Harmonic Decompositions of Convolutional Networks

Authors: Meyer Scetbon, Zaid Harchaoui

ICML 2020 | Conference PDF | Archive PDF | Plain Text | LLM Run Details

Reproducibility Variable Result LLM Response
Research Type Theoretical We present a description of the function space and the smoothness class associated with a convolutional network using the machinery of reproducing kernel Hilbert spaces. We show that the mapping associated with a convolutional network expands into a sum involving elementary functions akin to spherical harmonics. This functional decomposition can be related to the functional ANOVA decomposition in nonparametric statistics. Building off our functional characterization of convolutional networks, we obtain statistical bounds highlighting an interesting trade-off between the approximation error and the estimation error.
Researcher Affiliation Academia 1CREST, ENSAE 2Department of Statistics, University of Washington.
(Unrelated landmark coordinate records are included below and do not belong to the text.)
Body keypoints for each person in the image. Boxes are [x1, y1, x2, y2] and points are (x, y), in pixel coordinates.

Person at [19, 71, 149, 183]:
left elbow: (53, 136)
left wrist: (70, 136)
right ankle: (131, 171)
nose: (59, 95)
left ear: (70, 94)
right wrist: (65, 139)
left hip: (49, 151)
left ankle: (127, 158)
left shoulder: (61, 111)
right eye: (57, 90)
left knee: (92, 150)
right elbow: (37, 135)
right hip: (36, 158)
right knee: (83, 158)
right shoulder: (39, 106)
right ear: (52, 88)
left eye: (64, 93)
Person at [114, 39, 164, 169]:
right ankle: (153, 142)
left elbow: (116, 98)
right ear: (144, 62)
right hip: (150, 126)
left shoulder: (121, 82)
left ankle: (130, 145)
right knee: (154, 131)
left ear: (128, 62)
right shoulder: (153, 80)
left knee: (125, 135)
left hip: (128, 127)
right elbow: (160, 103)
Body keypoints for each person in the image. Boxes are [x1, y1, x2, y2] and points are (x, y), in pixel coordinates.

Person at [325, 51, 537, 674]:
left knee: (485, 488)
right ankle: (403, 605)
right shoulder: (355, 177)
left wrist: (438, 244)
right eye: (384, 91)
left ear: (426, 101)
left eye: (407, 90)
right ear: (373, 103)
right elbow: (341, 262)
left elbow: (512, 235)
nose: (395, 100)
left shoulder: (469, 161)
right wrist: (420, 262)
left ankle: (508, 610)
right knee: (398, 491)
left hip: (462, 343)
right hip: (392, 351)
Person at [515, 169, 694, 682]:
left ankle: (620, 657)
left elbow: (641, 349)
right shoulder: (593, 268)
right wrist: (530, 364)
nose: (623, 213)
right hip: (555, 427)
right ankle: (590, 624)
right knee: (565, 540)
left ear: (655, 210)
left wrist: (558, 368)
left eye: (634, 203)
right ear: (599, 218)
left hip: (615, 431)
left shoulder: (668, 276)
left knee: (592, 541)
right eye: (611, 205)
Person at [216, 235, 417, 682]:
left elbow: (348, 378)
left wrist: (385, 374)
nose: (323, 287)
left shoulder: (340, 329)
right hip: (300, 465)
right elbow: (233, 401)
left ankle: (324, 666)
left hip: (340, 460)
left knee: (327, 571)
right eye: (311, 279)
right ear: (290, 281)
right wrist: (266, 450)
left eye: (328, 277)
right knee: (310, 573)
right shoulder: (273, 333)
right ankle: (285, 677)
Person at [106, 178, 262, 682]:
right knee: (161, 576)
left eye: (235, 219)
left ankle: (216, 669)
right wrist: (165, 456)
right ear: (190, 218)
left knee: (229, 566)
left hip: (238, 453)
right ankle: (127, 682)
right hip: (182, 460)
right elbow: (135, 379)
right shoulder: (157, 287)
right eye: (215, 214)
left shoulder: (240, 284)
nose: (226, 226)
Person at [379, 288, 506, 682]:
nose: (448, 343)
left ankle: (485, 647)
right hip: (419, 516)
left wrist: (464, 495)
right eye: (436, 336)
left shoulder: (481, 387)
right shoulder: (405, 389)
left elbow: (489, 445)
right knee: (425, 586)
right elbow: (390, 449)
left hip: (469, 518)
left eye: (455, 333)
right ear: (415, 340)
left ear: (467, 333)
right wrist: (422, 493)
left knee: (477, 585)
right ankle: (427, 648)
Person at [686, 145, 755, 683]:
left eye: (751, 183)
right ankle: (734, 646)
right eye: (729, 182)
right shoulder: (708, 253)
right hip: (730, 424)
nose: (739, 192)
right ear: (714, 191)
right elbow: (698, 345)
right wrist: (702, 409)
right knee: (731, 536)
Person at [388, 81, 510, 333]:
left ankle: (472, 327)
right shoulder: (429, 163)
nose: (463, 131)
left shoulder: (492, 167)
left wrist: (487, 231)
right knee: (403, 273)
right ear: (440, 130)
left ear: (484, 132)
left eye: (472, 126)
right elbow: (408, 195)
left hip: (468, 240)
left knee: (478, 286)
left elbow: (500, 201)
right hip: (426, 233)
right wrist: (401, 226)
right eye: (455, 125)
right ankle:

Correspondence to: Meyer Scetbon <meyer.scetbon@ensae.fr>, Zaid Harchaoui <zaid@uw.edu>.
Pseudocode No The paper does not contain structured pseudocode or algorithm blocks.
Open Source Code No The paper refers to a 'longer version of the paper (Scetbon & Harchaoui, 2020)' and 'Co RR, abs/2003.12756, 2020', which is a reference to the arXiv version of the paper itself, not a statement about releasing source code for the methodology.
Open Datasets No The paper defines an 'Image Space' (I = (Sd 1)n) as a theoretical construct and references general applications of CNNs to 'image data' and specific datasets like CIFAR-10 and MNIST in the context of related works, but it does not provide concrete access information or state that any specific dataset is used for empirical evaluation within this paper.
Dataset Splits No This is a theoretical paper focused on mathematical analysis and does not describe any experimental setup involving dataset splits for training, validation, or testing.
Hardware Specification No This is a theoretical paper and does not mention any specific hardware used for experiments.
Software Dependencies No This is a theoretical paper and does not list any specific software dependencies with version numbers.
Experiment Setup No This is a theoretical paper and does not provide details about an experimental setup, hyperparameters, or training configurations.